Let's relate that to my disease Cystic Fibrosis. My whole life, I have been treated just like all of the "healthy" members of my family have been treated. My friends might have known that I "couldn't sing as well as them", but they didn't care. Why didn't they care? Because they saw me "singing" without a care in the world right along side of them. I never seperated myself from the group. I never asked to be treated differently. A lot of this also stemmed from my mom. If you haven't had a chance to read my Mother's Manual for CF post, I strongly encourage you to do so. My attitude towards CF is a reflection of hers. Growing up, my mom made me feel like I was no different than any of my friends or family members. She would say, "Some kids are in wheel chairs, some kids have to take shots, and some kids have to brush their teeth everyday, you Ronnie just have to do your treatments everyday". It was as simple as that. And as a kid, I got it. My treatments were just something I had to do and my mom didn't make a bigger deal out of it. It was very matter a fact. It was also the same way with me being so active. She never told me to take it easy or to stop running cause I was having a coughing fit.
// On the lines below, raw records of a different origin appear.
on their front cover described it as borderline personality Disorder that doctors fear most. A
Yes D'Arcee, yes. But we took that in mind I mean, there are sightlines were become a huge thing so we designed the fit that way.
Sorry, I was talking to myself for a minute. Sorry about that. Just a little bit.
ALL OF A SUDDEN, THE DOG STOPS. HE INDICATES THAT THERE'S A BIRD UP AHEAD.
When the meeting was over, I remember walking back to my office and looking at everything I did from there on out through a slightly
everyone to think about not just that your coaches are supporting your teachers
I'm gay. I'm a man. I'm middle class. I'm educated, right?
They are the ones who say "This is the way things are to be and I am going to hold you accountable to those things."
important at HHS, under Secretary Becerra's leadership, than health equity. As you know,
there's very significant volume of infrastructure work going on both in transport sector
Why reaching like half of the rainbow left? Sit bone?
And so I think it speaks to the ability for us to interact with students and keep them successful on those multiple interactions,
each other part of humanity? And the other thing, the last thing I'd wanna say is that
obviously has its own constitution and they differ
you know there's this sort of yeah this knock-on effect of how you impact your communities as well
She told me to keep running, she told me to keep up with the other kids and not to make excuses, she told me just to be a kid. That same attitude has stuck with me my whole life. I don't make excuses. CF doesn't limit anything I do. It may be tougher for me to get it done or may take longer, but that doesn't mean I CAN'T do it. This of course then translates over to the rest of my family. They feed off of my cues. I take the same bumps and bruises that everybody else does. I then pick myself up off the ground like anybody else does. So to directly answer your question, you treat your daughter the same way you would treat any other child. If you see somebody else treating her differently, you kindly remind them that she is no different than anybody else and should be treated as such. Kids pick up on that kind of stuff. If they get treated differently because of CF, they'll expect that to be that way their whole life. And let me tell you, nobody in the "real world" cares that I have Cystic Fibrosis. Not my teachers, my bosses, the police, landlords, nobody. CF doesn't give me a license to get away with stuff that "normal" people can't. I see too many parents treating there CF kids "with white gloves on" and I hate to say it, but those gloves come off in the real world.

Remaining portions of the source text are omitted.